In a letter sent to various regional media outlets last month, Aims College President Marilynn “Marsi” Liddell called Weld County “one of the fastest growing regions in the state” and said the county is “well positioned to thrive in the 21st century economy.” 

That is, so long as higher learning institutions do their job and work with secondary education leaders in preparation, she added.

“It is the responsibility of the state’s education system to develop well-qualified, skilled workforce with the education and credentials required to meet business and industry demand,” Liddell wrote. “The education pipeline from preschool through college must be smooth and aligned if we are going to meet our 21st century workforce needs.”

Liddell’s letter was specifically in support of Core Knowledge teaching, which she said is a great benefit in a state where four out of 10 first-year college students require some level of remediation, most commonly in math and sciences.
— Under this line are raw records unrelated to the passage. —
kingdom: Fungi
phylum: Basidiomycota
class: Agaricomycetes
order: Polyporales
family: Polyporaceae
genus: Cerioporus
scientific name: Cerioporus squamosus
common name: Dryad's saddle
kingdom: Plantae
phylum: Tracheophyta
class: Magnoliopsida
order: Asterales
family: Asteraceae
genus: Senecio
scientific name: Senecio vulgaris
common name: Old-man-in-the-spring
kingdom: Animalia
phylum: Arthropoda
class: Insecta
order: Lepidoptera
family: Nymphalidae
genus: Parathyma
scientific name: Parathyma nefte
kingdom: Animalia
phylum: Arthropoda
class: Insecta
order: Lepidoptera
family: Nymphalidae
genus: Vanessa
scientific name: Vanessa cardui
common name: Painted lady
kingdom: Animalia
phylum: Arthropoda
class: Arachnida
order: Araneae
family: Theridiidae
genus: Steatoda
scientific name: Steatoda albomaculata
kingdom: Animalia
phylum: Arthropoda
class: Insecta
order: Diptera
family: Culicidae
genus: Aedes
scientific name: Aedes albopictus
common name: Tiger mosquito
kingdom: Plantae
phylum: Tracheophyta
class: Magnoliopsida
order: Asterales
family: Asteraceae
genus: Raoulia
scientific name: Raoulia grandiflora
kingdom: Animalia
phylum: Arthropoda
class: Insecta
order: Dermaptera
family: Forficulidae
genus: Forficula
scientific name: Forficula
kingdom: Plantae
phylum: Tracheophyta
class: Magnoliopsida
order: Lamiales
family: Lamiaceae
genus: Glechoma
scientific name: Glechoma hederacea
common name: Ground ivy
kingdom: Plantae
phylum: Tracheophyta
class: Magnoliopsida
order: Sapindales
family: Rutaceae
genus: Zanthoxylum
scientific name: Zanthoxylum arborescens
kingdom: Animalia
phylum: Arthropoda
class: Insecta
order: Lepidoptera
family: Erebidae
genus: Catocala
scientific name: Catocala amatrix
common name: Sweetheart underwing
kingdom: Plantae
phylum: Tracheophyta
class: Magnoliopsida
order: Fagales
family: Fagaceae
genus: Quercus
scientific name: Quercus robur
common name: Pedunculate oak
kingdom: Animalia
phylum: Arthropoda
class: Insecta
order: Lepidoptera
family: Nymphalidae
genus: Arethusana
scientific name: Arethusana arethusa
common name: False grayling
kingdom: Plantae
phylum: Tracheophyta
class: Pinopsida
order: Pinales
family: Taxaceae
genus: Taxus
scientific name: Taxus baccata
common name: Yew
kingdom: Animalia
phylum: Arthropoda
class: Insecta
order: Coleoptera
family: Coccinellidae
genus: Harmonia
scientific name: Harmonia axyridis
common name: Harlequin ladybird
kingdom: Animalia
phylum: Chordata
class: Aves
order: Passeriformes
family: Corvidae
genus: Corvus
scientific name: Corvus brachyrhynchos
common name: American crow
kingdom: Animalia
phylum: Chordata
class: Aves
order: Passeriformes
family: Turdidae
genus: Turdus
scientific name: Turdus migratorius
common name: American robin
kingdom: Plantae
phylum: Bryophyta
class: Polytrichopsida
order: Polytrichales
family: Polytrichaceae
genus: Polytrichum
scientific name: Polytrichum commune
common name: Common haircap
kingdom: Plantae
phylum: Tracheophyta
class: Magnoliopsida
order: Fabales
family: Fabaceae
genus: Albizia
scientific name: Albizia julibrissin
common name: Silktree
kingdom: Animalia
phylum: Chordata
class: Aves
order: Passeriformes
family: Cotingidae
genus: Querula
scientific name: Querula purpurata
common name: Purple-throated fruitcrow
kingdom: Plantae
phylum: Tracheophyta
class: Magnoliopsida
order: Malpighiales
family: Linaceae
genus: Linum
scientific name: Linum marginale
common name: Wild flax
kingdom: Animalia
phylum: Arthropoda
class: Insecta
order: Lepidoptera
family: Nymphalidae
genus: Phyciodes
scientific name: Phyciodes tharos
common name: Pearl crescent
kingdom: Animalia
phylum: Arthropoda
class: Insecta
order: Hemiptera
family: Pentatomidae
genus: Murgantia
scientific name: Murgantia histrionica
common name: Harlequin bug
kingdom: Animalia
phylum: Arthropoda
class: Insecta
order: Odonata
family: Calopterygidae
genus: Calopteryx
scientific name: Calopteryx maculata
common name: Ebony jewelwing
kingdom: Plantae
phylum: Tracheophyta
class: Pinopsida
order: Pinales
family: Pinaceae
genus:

However, for those students ahead of the curve rather than behind it, Rask said there are multiple scholarship and enrollment programs designed to provide a head start on secondary education, such as articulated credit, concurrent enrollment and dual enrollment — programs where students earn college credits during high school or take college classes that satisfy high school curriculum requirements.

“The students can come from high school and earn their college English or math credits here,” Rask said.

And since the 2007-08 academic school year, Rask said Aims has had a partnership with Weld Re-8 called Career Academy, which allows high school students to earn CTE and vocational training credits in fields like automobile collision repair, automotive service technology, nurse aide, med prep, graphics, communication media, agriculture, oil and gas, welding and carpentry — and all before they even receive a high school diploma. Aims now partners with eight school districts in Weld and Larimer counties to offer Career Academy scholarships, Rask said.

“And we continue to greatly expand (those programs and collaborations),” she added.

Ultimately, Rask said the collaborative efforts of Aims and industry backers who help support and fund new programs have increased awareness and made some people in the community look at Fort Lupton’s only institution of higher learning as more than just a “community college.”

“When I first moved into this community 16 years ago I had three small children going to Fort Lupton schools but had no idea this college was here,” she said. “But since that time, I believe we’ve certainly broadened our notoriety in the community and surrounding areas.

“And I think it’s really has helped bring the community closer,” she added.